Specifically, it excerpts a number of close friends who speak of the Robin Wiillams personal difficulties and behind-the-scenes agony. He was struggling to remember his lines.

Later, an autopsy revealed that he was suffering from a Lewy body disease - an incurable disease that causes dementia.

“He was sobbing in my arms at the end of every day. It was horrible. Horrible,” makeup artist Cheri Minns recalled. “I said to his people, ‘I’m a makeup artist. I don’t have the capacity to deal with what’s happening to him. ” - Cheri Minns, makeup artist
Minns suggested to Robin that he return to stand-up to get out of his rut and reclaim some of his lost confidence. But Robin refused.

“He just cried and said, ‘I can’t, Cheri. I don’t know how anymore. I don’t know how to be funny. ”

The reality — though Robin didn’t know it — was that he was suffering from a pernicious neurodegenerative disease that was in the process of robbing him of his talents, his brain and his very self.

This heartbreaking interaction is recounted in the biography “Robin” (Henry Holt & Co.) by Dave Itzkoff, out this month, which provides new details about the comic great’s final days and the harsh reality of what it’s like to lose a once-in-a-generation mind.

On May 28, 2014, Robin was diagnosed with Parkinson’s disease, a degenerative disorder that impairs motor functioning.
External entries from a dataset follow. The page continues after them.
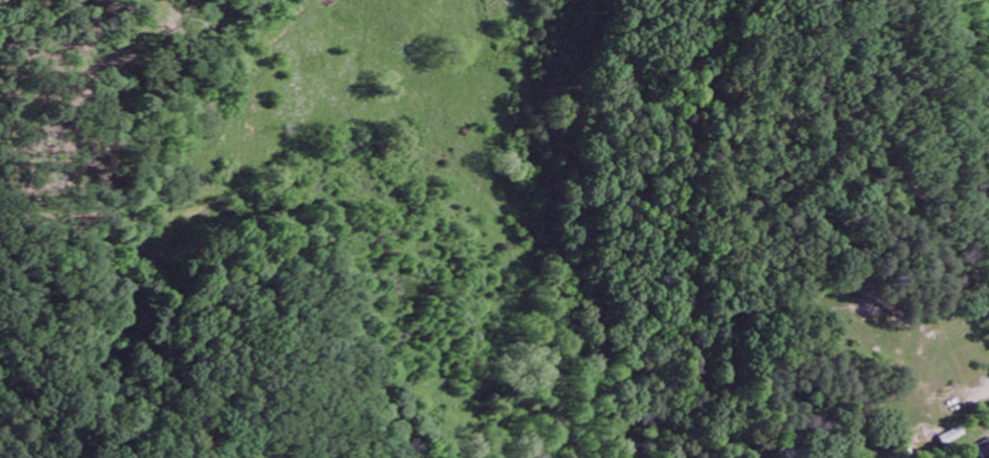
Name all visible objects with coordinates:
road: (838, 95)
building: (952, 437)
building: (985, 452)

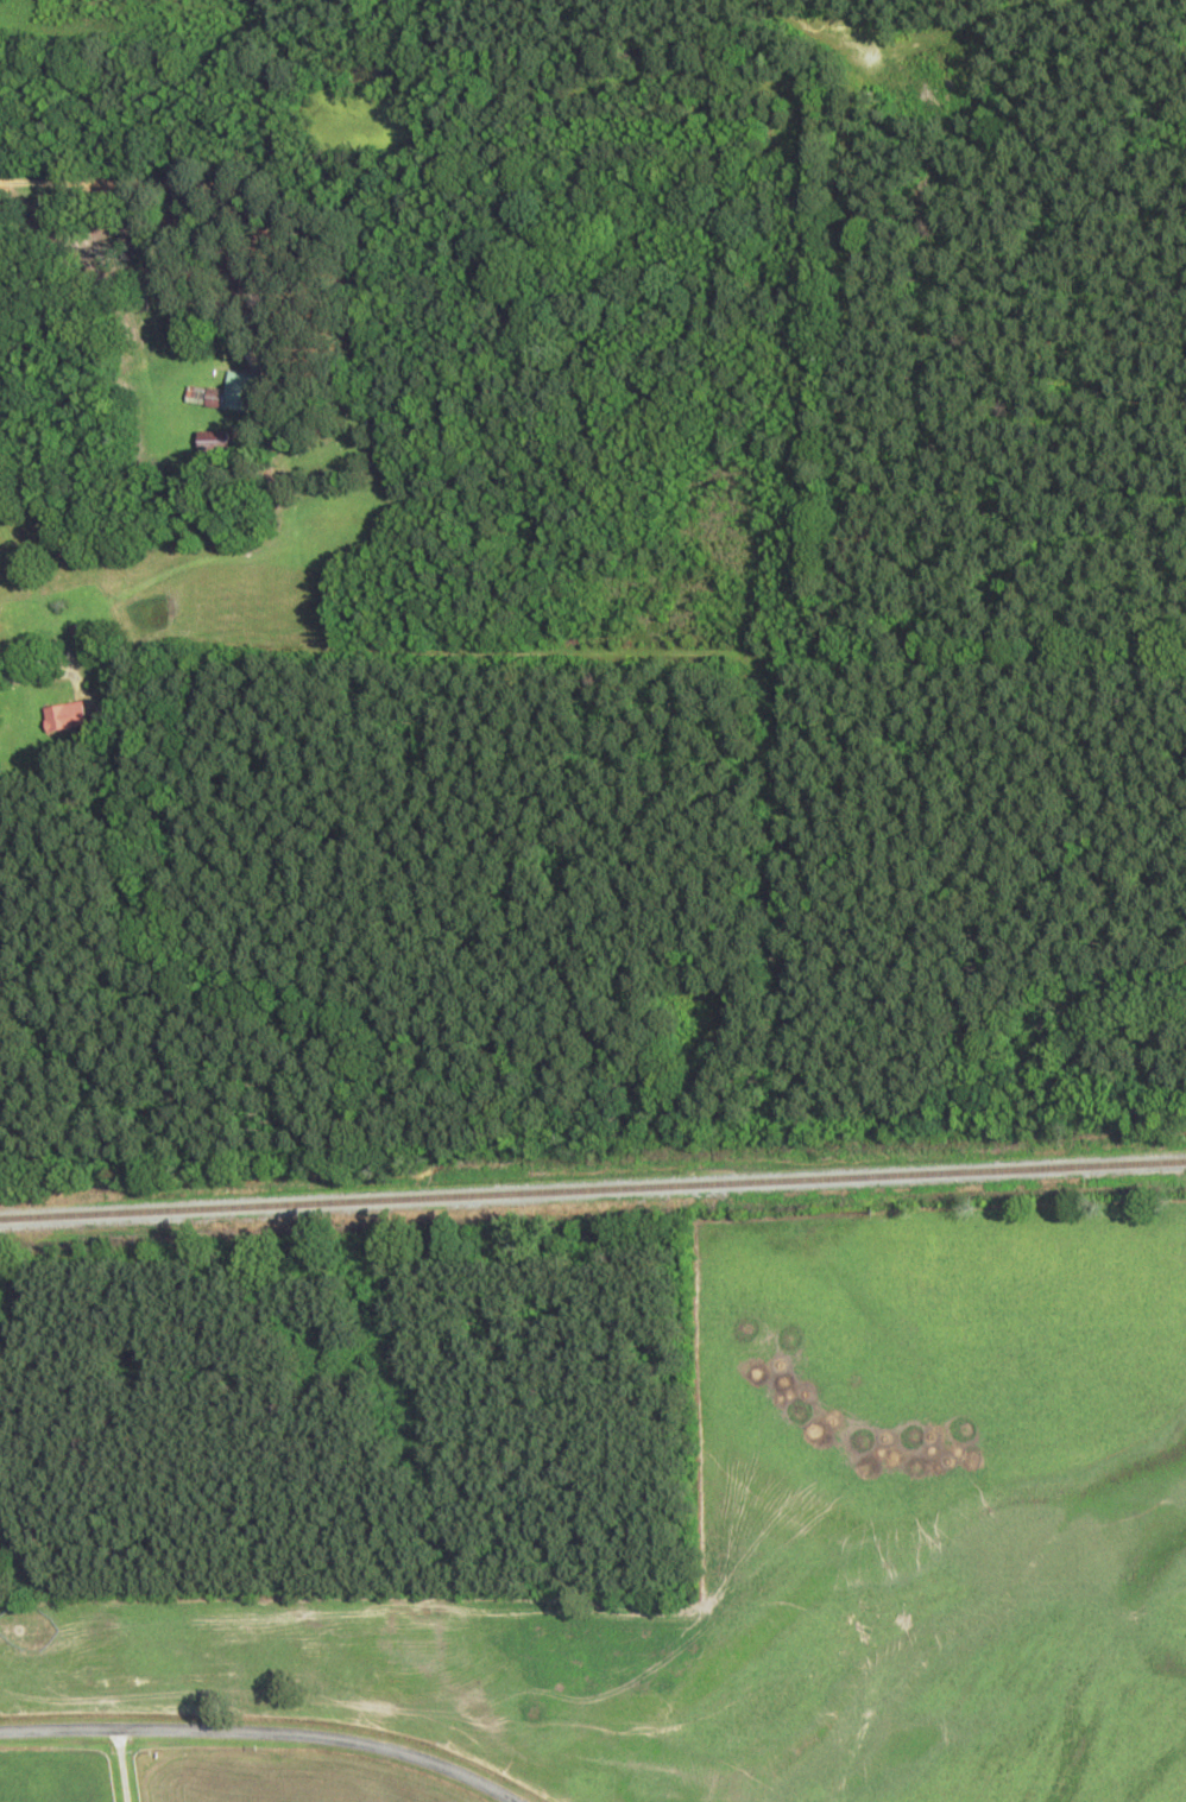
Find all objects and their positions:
building: (229, 394)
building: (214, 447)
building: (65, 717)
railway: (593, 1190)
road: (261, 1732)

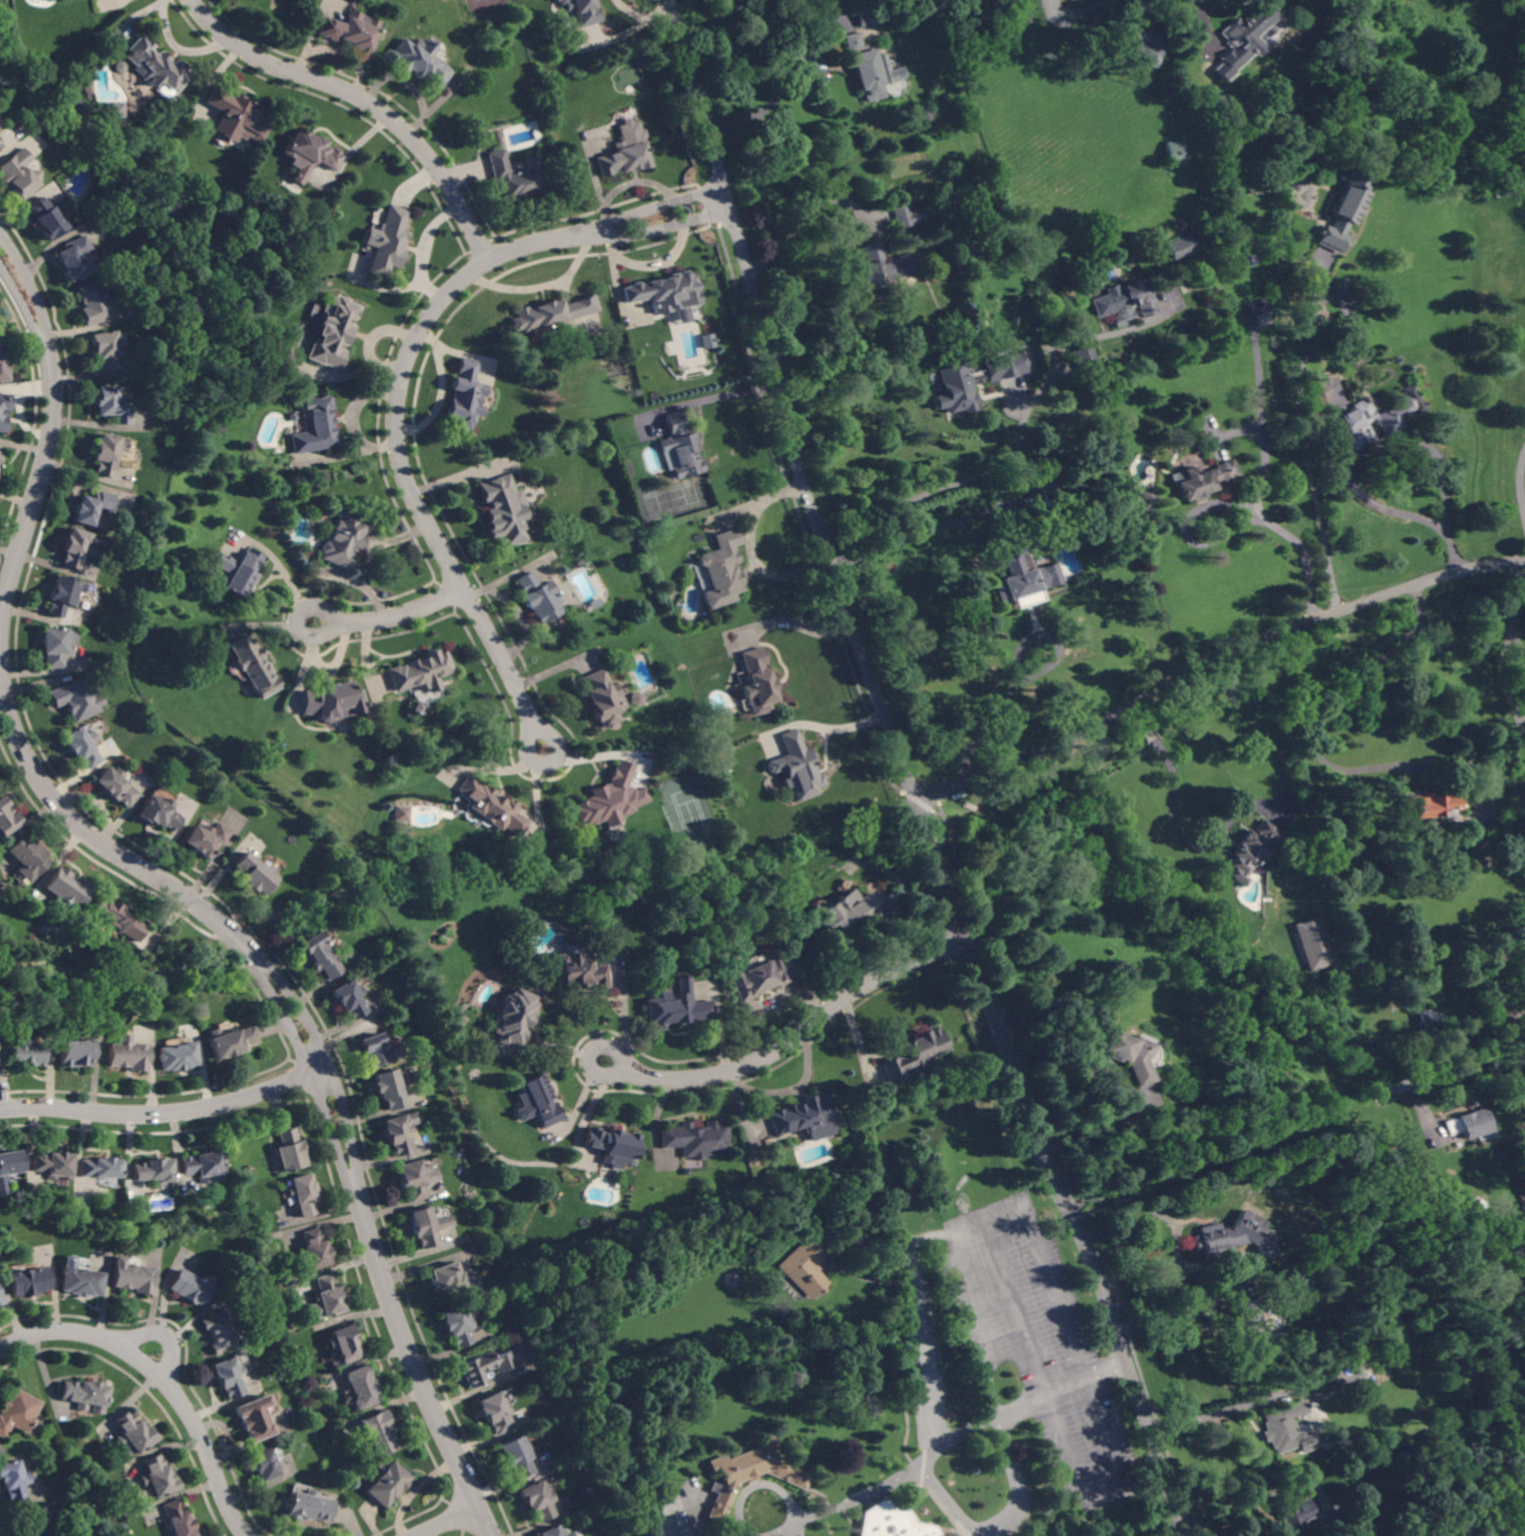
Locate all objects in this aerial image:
building: (886, 2)
building: (583, 11)
road: (643, 16)
building: (869, 18)
road: (1203, 21)
building: (350, 30)
building: (1244, 36)
building: (1143, 45)
building: (1047, 48)
building: (421, 61)
building: (156, 65)
building: (120, 66)
building: (871, 68)
road: (366, 100)
road: (766, 106)
building: (114, 109)
building: (239, 114)
building: (1, 145)
building: (309, 151)
building: (1172, 153)
building: (624, 156)
building: (19, 174)
building: (517, 177)
building: (1294, 186)
building: (1511, 188)
building: (1343, 211)
building: (909, 212)
building: (46, 218)
road: (802, 222)
road: (609, 241)
building: (913, 241)
building: (388, 242)
road: (417, 245)
building: (1178, 248)
building: (74, 259)
road: (663, 259)
building: (1284, 267)
building: (886, 268)
road: (541, 284)
building: (664, 292)
road: (617, 294)
building: (91, 303)
building: (1124, 303)
building: (552, 314)
building: (1258, 314)
building: (333, 333)
building: (684, 338)
building: (105, 349)
road: (460, 353)
building: (1086, 364)
building: (1003, 367)
building: (2, 369)
road: (401, 382)
building: (955, 385)
building: (1318, 393)
building: (465, 395)
road: (438, 397)
road: (703, 398)
building: (111, 404)
building: (4, 412)
building: (292, 417)
building: (1375, 418)
building: (316, 427)
road: (1265, 441)
road: (1017, 442)
road: (49, 443)
road: (1387, 443)
building: (677, 447)
building: (108, 453)
building: (0, 454)
road: (1308, 455)
building: (1204, 479)
road: (1520, 482)
building: (1145, 496)
building: (1052, 497)
building: (92, 507)
building: (502, 511)
road: (931, 529)
road: (1291, 536)
building: (345, 537)
building: (76, 547)
road: (748, 549)
building: (720, 569)
building: (241, 573)
building: (1022, 576)
road: (477, 591)
building: (63, 594)
road: (504, 597)
building: (537, 597)
road: (1515, 598)
road: (390, 616)
road: (797, 624)
building: (1450, 629)
road: (1517, 643)
building: (55, 646)
road: (1211, 659)
building: (253, 666)
building: (418, 671)
building: (757, 681)
road: (1503, 681)
building: (602, 698)
building: (76, 699)
building: (637, 700)
building: (335, 702)
road: (1000, 707)
road: (1322, 708)
road: (834, 727)
building: (80, 747)
building: (797, 766)
road: (905, 775)
building: (115, 786)
building: (609, 799)
building: (1430, 805)
building: (491, 807)
building: (159, 813)
building: (400, 814)
building: (7, 818)
road: (1172, 820)
road: (1504, 832)
building: (205, 838)
building: (1328, 839)
building: (1250, 851)
building: (28, 856)
building: (1314, 861)
building: (251, 874)
building: (66, 891)
building: (852, 913)
building: (114, 917)
building: (445, 936)
building: (711, 941)
building: (1313, 942)
building: (319, 955)
building: (1421, 958)
building: (1519, 966)
building: (575, 971)
building: (756, 978)
building: (348, 998)
building: (1497, 1003)
building: (675, 1007)
building: (514, 1017)
building: (1427, 1020)
building: (1506, 1028)
road: (792, 1038)
building: (230, 1041)
building: (380, 1050)
building: (26, 1052)
building: (75, 1053)
building: (915, 1053)
building: (1125, 1054)
building: (128, 1056)
building: (177, 1056)
road: (318, 1060)
road: (1476, 1071)
road: (1111, 1082)
building: (388, 1089)
building: (541, 1101)
road: (164, 1111)
building: (805, 1119)
building: (1470, 1124)
building: (398, 1134)
building: (697, 1139)
building: (613, 1145)
building: (1177, 1146)
building: (288, 1151)
building: (202, 1164)
building: (53, 1165)
building: (9, 1168)
building: (101, 1168)
building: (153, 1171)
building: (686, 1171)
building: (412, 1179)
building: (301, 1195)
building: (1522, 1198)
road: (1145, 1204)
building: (1524, 1209)
building: (428, 1224)
building: (1231, 1237)
building: (314, 1251)
building: (804, 1267)
building: (134, 1277)
road: (1175, 1277)
building: (452, 1280)
building: (30, 1281)
building: (82, 1281)
building: (189, 1286)
building: (2, 1298)
building: (327, 1298)
building: (457, 1325)
building: (1252, 1331)
building: (218, 1333)
road: (987, 1340)
building: (345, 1344)
building: (487, 1366)
building: (1315, 1376)
building: (227, 1377)
road: (161, 1378)
road: (1068, 1382)
building: (363, 1387)
building: (84, 1394)
road: (928, 1397)
building: (17, 1411)
building: (496, 1413)
road: (1214, 1415)
building: (254, 1418)
building: (1286, 1429)
building: (132, 1432)
building: (379, 1432)
building: (516, 1456)
building: (263, 1464)
building: (748, 1474)
building: (157, 1477)
building: (13, 1480)
building: (388, 1483)
road: (1019, 1492)
building: (538, 1500)
building: (645, 1502)
building: (308, 1506)
building: (648, 1509)
building: (1296, 1515)
building: (177, 1519)
road: (446, 1520)
building: (893, 1521)
building: (40, 1522)
road: (784, 1527)
building: (1341, 1530)
building: (554, 1532)

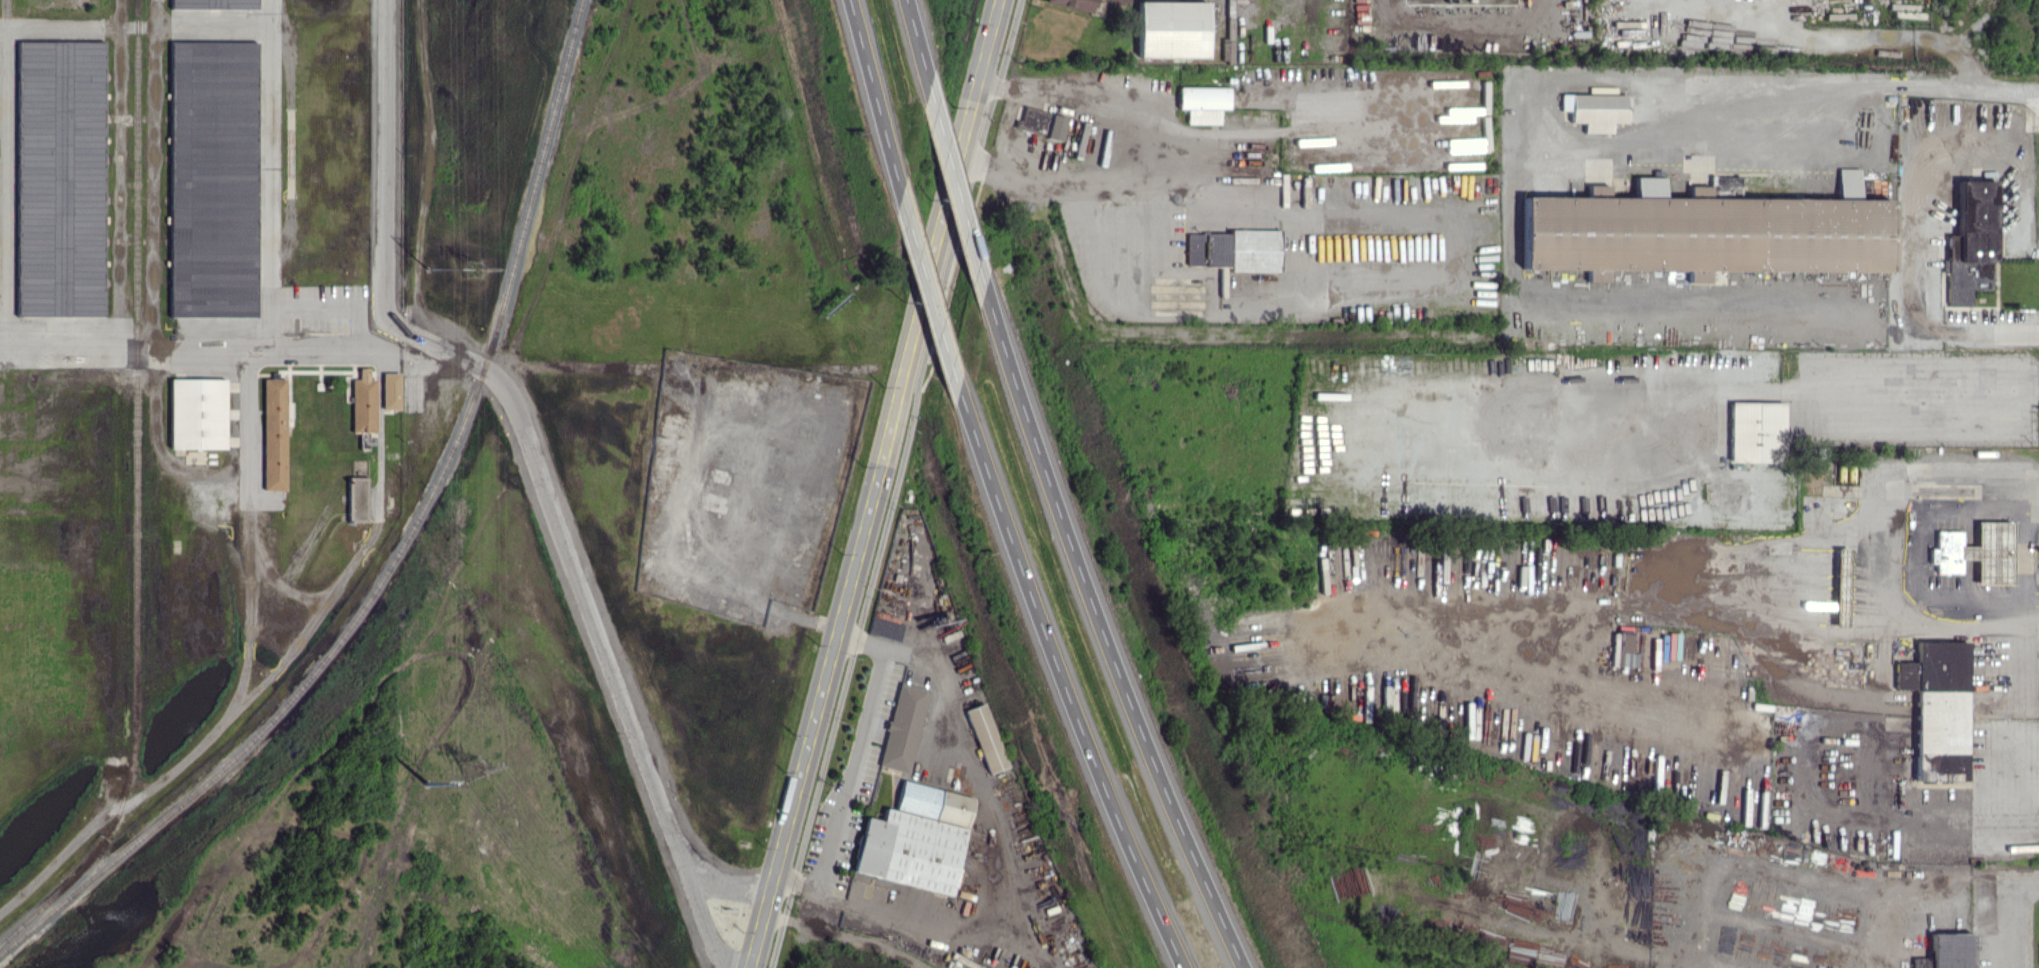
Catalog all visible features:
building: (1127, 0)
building: (216, 4)
building: (1077, 4)
road: (1461, 20)
building: (1174, 29)
road: (1865, 36)
road: (915, 42)
road: (1890, 83)
road: (873, 97)
building: (1206, 103)
building: (1596, 110)
road: (1145, 116)
building: (1043, 122)
building: (62, 178)
building: (216, 178)
road: (1063, 180)
road: (954, 185)
road: (2006, 203)
building: (1707, 230)
building: (1971, 244)
road: (1920, 245)
road: (273, 259)
power tower: (477, 267)
power tower: (432, 270)
road: (927, 294)
road: (340, 302)
road: (226, 343)
building: (393, 390)
road: (1762, 393)
building: (366, 402)
building: (200, 413)
road: (249, 423)
building: (1756, 431)
building: (277, 433)
road: (538, 463)
road: (881, 483)
road: (895, 483)
building: (360, 499)
railway: (140, 500)
railway: (404, 548)
road: (1877, 549)
building: (1976, 552)
road: (1924, 555)
building: (885, 629)
road: (1102, 631)
building: (1627, 656)
road: (1063, 683)
building: (1937, 708)
building: (902, 727)
building: (987, 738)
road: (852, 764)
power tower: (476, 766)
power tower: (430, 784)
road: (2005, 788)
building: (916, 839)
road: (1006, 855)
road: (813, 906)
road: (2013, 916)
road: (848, 936)
building: (1946, 951)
Doctors assured him that they had drugs that could control the tremors and that he likely would have another “10 good years.”

His third wife, Susan Scheider, later detailed his symptoms in a piece for medical journal Neurology.

"He had a slow, shuffling gait. He hated that he could not find the words he wanted in conversations," she said.

"He would thrash at night and still had terrible insomnia. At times, he would find himself stuck in a frozen stance, unable to move, and frustrated when he came out of it. He was beginning to have trouble with visual and spatial abilities in the way of judging distance and depth.

"His loss of basic reasoning just added to his growing confusion."